Schools / Classrooms Tracks air freshness and occupancy impact.
Clean Rooms Supports controlled indoor environmental conditions.

Typical Technical Specifications

Exact specifications depend on the combination of sensing elements included in the device.

Parameter Typical Range Notes
Measured Parameters CO₂, VOC, PM, Temp, RH Some models may include CO or HCHO
CO₂ Range 0 to 5000 ppm Common IAQ range
VOC Range Application dependent Often reported as index / TVOC
PM Range 0 to 1000 µg/m³ or higher Depends on sensor design
Temperature Range -10°C to +60°C typical Comfort and compensation use
Humidity Range 0 to 100% RH typical Comfort and IAQ use
Outputs RS485, 4–20mA, 0–10V, Relay Depends on unit and integration method
Communication Modbus RTU / TCP, UART, Ethernet Popular for BMS and IoT

IoT Integration

Combined IAQ sensors become much more useful when connected to dashboards, trends, alarms, and automation logic.

Gateway Integration

The sensor can communicate using RS485, Modbus, analog output, or Ethernet and send live IAQ data to a local or cloud gateway.

Dashboard Logic

Dashboards may show CO₂, VOC, PM2.5, PM10, temperature, humidity, IAQ index, ventilation status, and historical trends.

Common Alarm Conditions

  • CO₂ above ventilation threshold
  • VOC level rising above safe range
  • PM2.5 / PM10 spikes due to dust or pollution
  • Temperature / humidity outside comfort range
  • Sensor fault or communication failure

Frequently Asked Questions

Common questions about combined indoor air quality monitoring.

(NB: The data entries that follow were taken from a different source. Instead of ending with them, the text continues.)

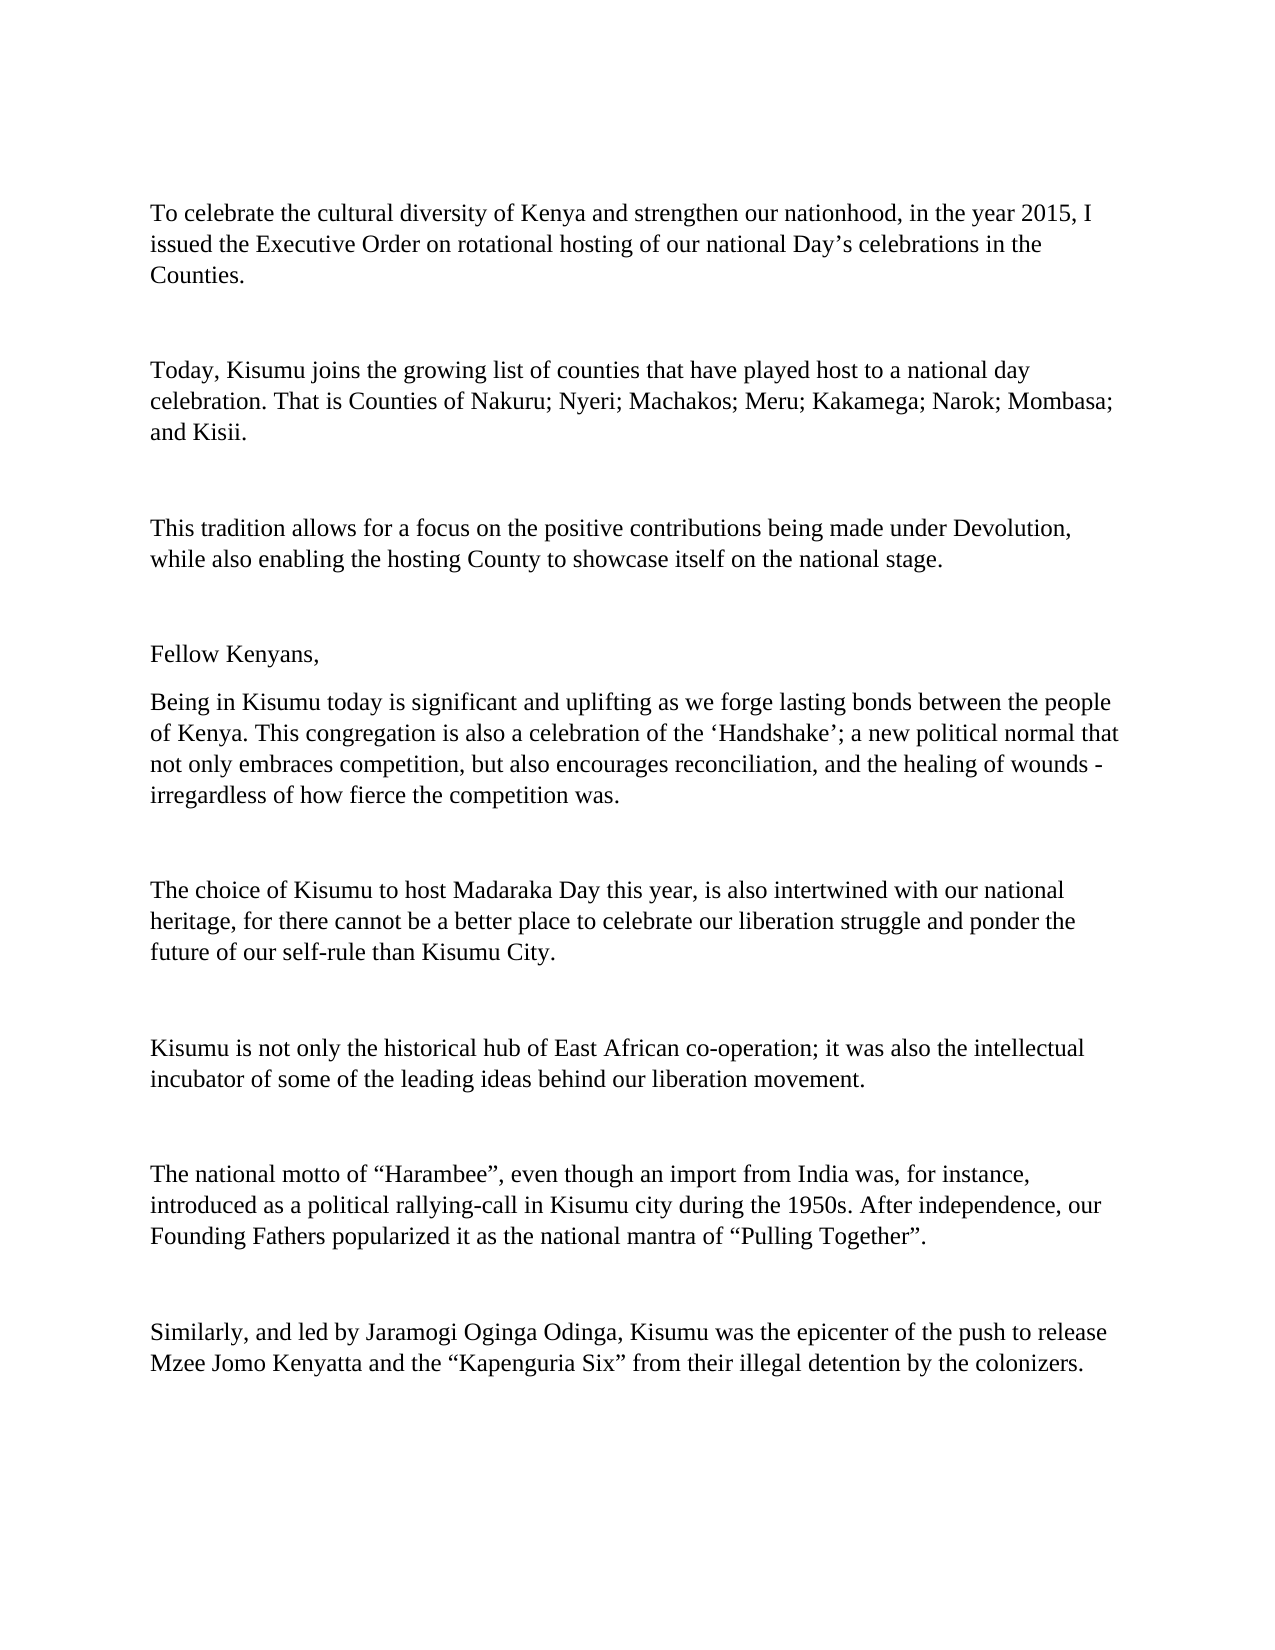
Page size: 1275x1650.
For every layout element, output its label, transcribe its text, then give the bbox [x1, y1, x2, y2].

text Similarly, and led by Jaramogi Oginga Odinga, Kisumu was the epicenter of the push to release Mzee Jomo Kenyatta and the “Kapenguria Six” from their illegal detention by the colonizers. [150, 1317, 1125, 1377]
text The national motto of “Harambee”, even though an import from India was, for instance, introduced as a political rallying-call in Kisumu city during the 1950s. After independence, our Founding Fathers popularized it as the national mantra of “Pulling Together”. [150, 1159, 1125, 1250]
text This tradition allows for a focus on the positive contributions being made under Devolution, while also enabling the hosting County to showcase itself on the national stage. [150, 513, 1125, 572]
text To celebrate the cultural diversity of Kenya and strengthen our nationhood, in the year 2015, I issued the Executive Order on rotational hosting of our national Day’s celebrations in the Counties. [150, 198, 1125, 288]
text Fellow Kenyans, [150, 639, 1125, 668]
text The choice of Kisumu to host Madaraka Day this year, is also intertwined with our national heritage, for there cannot be a better place to celebrate our liberation struggle and ponder the future of our self-rule than Kisumu City. [150, 875, 1125, 966]
text Being in Kisumu today is significant and uplifting as we forge lasting bonds between the people of Kenya. This congregation is also a celebration of the ‘Handshake’; a new political normal that not only embraces competition, but also encourages reconciliation, and the healing of wounds - irregardless of how fierce the competition was. [150, 687, 1125, 809]
text Kisumu is not only the historical hub of East African co-operation; it was also the intellectual incubator of some of the leading ideas behind our liberation movement. [150, 1033, 1125, 1093]
text Today, Kisumu joins the growing list of counties that have played host to a national day celebration. That is Counties of Nakuru; Nyeri; Machakos; Meru; Kakamega; Narok; Mombasa; and Kisii. [150, 355, 1125, 446]
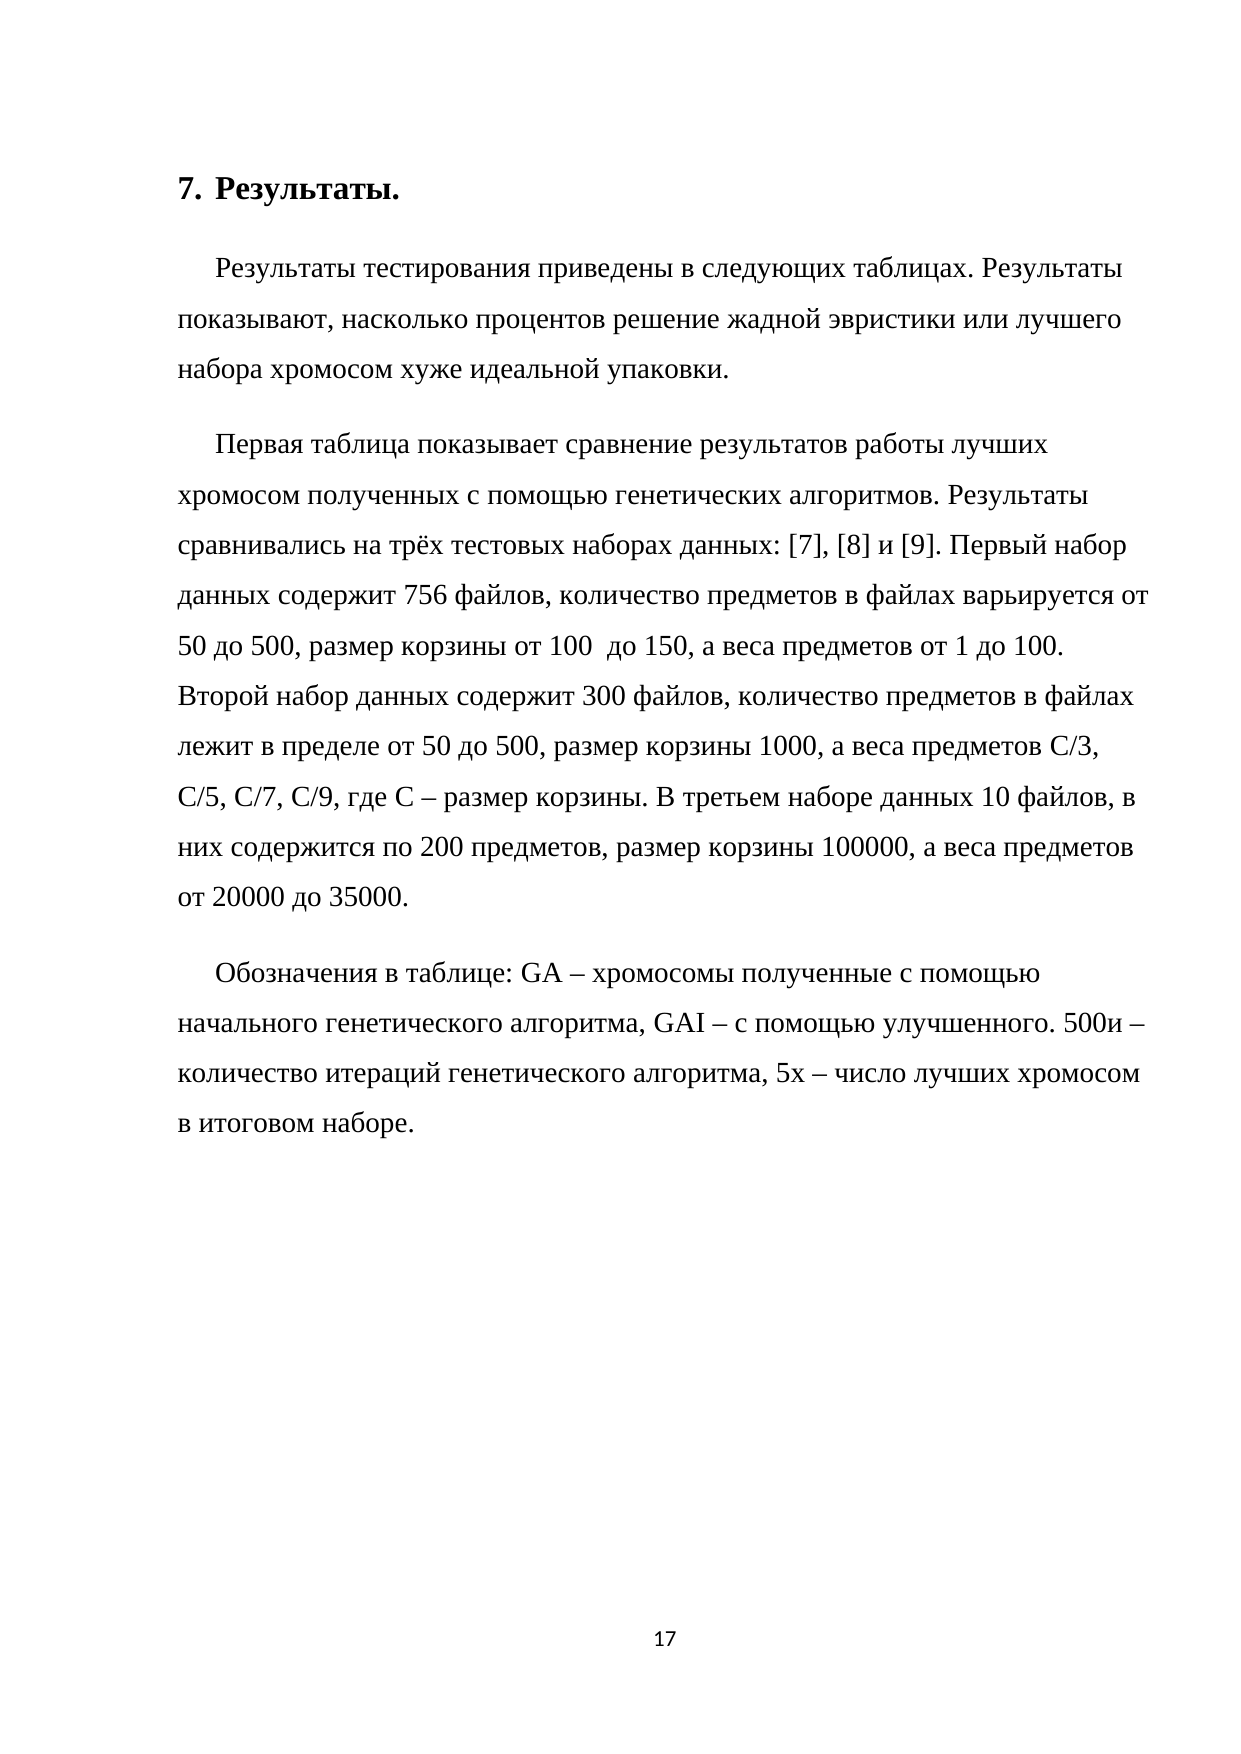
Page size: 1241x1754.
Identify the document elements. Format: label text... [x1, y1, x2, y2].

text Результаты тестирования приведены в следующих таблицах. Результаты показывают, насколько процентов решение жадной эвристики или лучшего набора хромосом хуже идеальной упаковки. [177, 251, 1152, 385]
subtitle Результаты. [177, 168, 1152, 206]
text Обозначения в таблице: GA – хромосомы полученные с помощью начального генетического алгоритма, GAI – с помощью улучшенного. 500и – количество итераций генетического алгоритма, 5х – число лучших хромосом в итоговом наборе. [177, 955, 1152, 1139]
text Первая таблица показывает сравнение результатов работы лучших хромосом полученных с помощью генетических алгоритмов. Результаты сравнивались на трёх тестовых наборах данных: [7], [8] и [9]. Первый набор данных содержит 756 файлов, количество предметов в файлах варьируется от 50 до 500, размер корзины от 100 до 150, а веса предметов от 1 до 100. Второй набор данных содержит 300 файлов, количество предметов в файлах лежит в пределе от 50 до 500, размер корзины 1000, а веса предметов C/3, C/5, C/7, C/9, где C – размер корзины. В третьем наборе данных 10 файлов, в них содержится по 200 предметов, размер корзины 100000, а веса предметов от 20000 до 35000. [177, 427, 1152, 913]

Why use a combined IAQ sensor instead of separate sensors?

A combined sensor simplifies installation, reduces wiring, and gives a broader view of indoor air quality from one device.

Can combined IAQ sensors be used in HVAC systems?

Yes. They are widely used in HVAC, smart buildings, and building management systems for ventilation control and comfort monitoring.

Can IAQ values be monitored remotely?

Yes. IAQ data can be sent to an IoT gateway and displayed on remote dashboards with alarms and historical trends.

Hexitronics Industrial IoT Integration

Combined IAQ monitoring is a strong part of smart building and industrial environmental architecture. When connected with cloud alerts and control logic, it becomes a powerful tool for comfort, safety, and energy optimization.